■ Travail demandé:
a) D'après le texte source, quel est le but de la translittération ?
b) Recopiez le texte source depuis « Autrement dit, si » jusqu'à « la langue fidèlement. » inclus.
c) Relevez tous les systèmes d'écriture désignés par leur nom dans le texte source.

■ Texte source:
Je suis étonné de n'avoir apparemment jamais encore évoqué sur ce blog un de mes sujets de râlerie de prédilection : la façon dont on transcrit et translittère les langues étrangères. C'est-à-dire, la façon dont on écrit en alphabet latin les mots ou les noms propres d'une autre langue qui s'écrit naturellement dans un système d'écriture non-latin.
La distinction entre les mots transcription
et translittération
est normalement la suivante : le premier
signale que le processus a pour but de reproduire la
forme orale du mot transcrit (notamment pour donner des
indices à un locuteur non natif sur la façon de le prononcer), tandis
que le second a pour but de reproduire la forme écrite du
mot. Personnellement, je ne trouve pas cette distinction de
vocabulaire très utile, j'utilise transcription
et translittération
de façon à peu près interchangeable, et je
vais tenter d'argumenter que dans tous les cas il faut se concentrer
sur la version écrite du mot (quoique, dans le cas de langues comme le
chinois ou le japonais, ce serait une version écrite elle-même
transcrite, en bopomofo ou en kana — mais c'est un cas plutôt
inhabituel) et privilégier un système qui permet de
retrouver exactement et algorithmiquement la version
dans l'écriture d'origine à partir de la version en alphabet latin.
Autrement dit, si on veut faire la distinction
entre transcription
et translittération
, je vais tenter
d'argumenter qu'on ne doit jamais transcrire et toujours translittérer
(sauf les langues idéographiques, mais je considère quand même qu'il
s'agit de translittération), et qu'on doit chercher autant que
possible à rendre la langue fidèlement.

■ Données fournies:
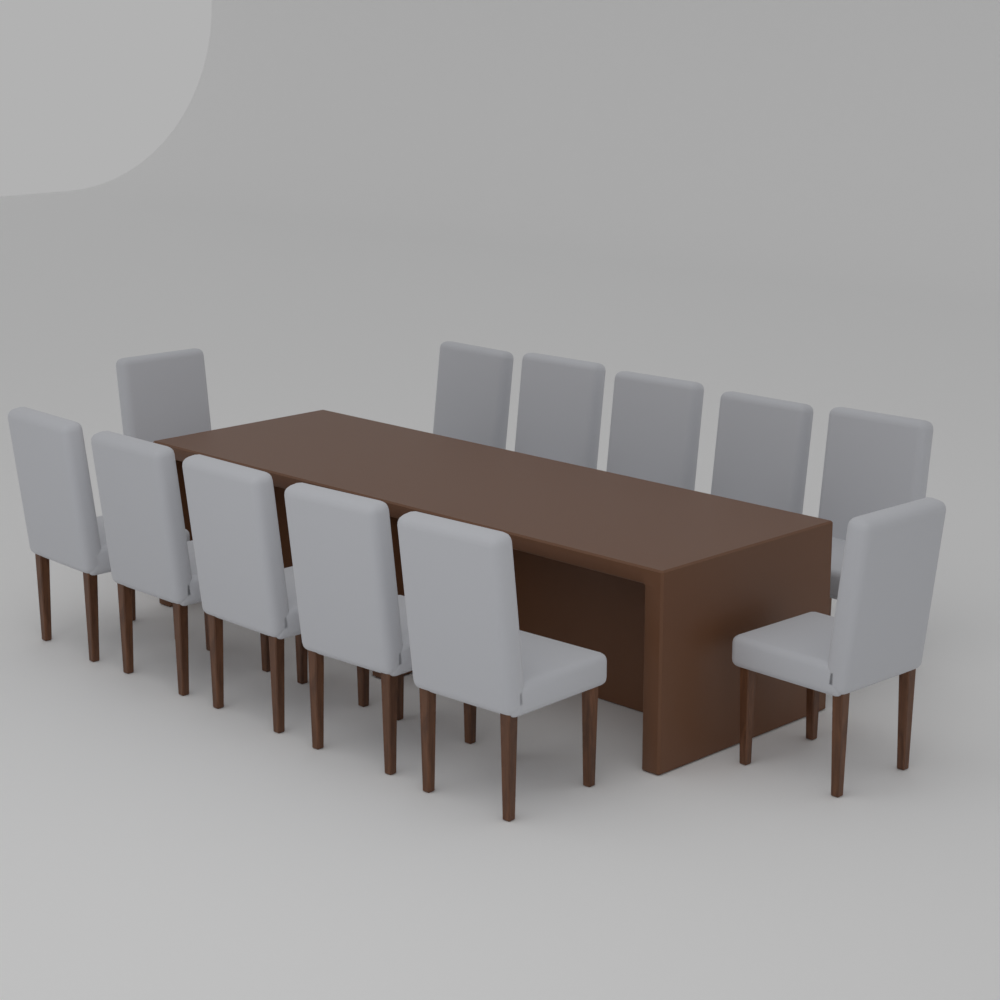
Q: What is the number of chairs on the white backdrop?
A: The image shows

■ En réponse:
a) La translittération a pour but de reproduire la forme écrite du mot.

b)
Autrement dit, si on veut faire la distinction
entre transcription
et translittération
, je vais tenter
d'argumenter qu'on ne doit jamais transcrire et toujours translittérer
(sauf les langues idéographiques, mais je considère quand même qu'il
s'agit de translittération), et qu'on doit chercher autant que
possible à rendre la langue fidèlement.

c) alphabet latin, bopomofo, kana